** TEXT PROVIDED follows **

Last month I participated in a twenty-four hour “playfest,” which meant I agreed to write a ten-minute play in eight hours, overnight. I know. Crazy is as crazy does.


Of all the positive outcomes of that experience, one stands out. It was afterward when one of the actors in my play said, “I get what you were doing with the bag of chips.” (O, to be understood!)


The play is set at a Very High Tech startup that caters to its Millennial employees’ basic needs for catered lunches, on site acupuncture, and egg-freezing.


So, my protagonist, twenty-nine-year-old Nate, has on his desk his drink of choice and a bag of chips. Nate is a brilliant coder and team leader working on a Very Important Project that will change the world, utterly. Except he’s failing. He can’t get the program to run. So the Big People Upstairs (who are, of course, the same age as Nate) add a new member to Nate’s team: a boy in his late teens, a Wunderkind, just as Nate once was.

** End of TEXT PROVIDED **
** SUPPLIED MATERIAL follows **

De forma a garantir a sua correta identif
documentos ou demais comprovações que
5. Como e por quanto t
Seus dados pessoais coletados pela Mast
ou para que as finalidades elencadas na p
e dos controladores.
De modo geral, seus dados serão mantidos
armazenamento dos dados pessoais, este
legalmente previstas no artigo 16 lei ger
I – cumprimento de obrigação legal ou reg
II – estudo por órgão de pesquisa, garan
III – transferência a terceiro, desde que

** End of SUPPLIED MATERIAL **

ASSIGNMENT 1: In the text about the playfest, how many hours did the writer agree to spend writing the ten-minute play?
ASSIGNMENT 2: For each statement, say whether it agrees with the text about the playfest, and quote the words that decide it: (a) Nate is twenty-nine years old. (b) The Big People Upstairs are older than Nate. (c) The new member of Nate's team is in his late teens.
The lines are not needed for any of this.

WRITTEN RESPONSE 1: Eight hours, overnight.

WRITTEN RESPONSE 2:
(a) Yes: "twenty-nine-year-old Nate"
(b) No: "who are, of course, the same age as Nate"
(c) Yes: "a boy in his late teens"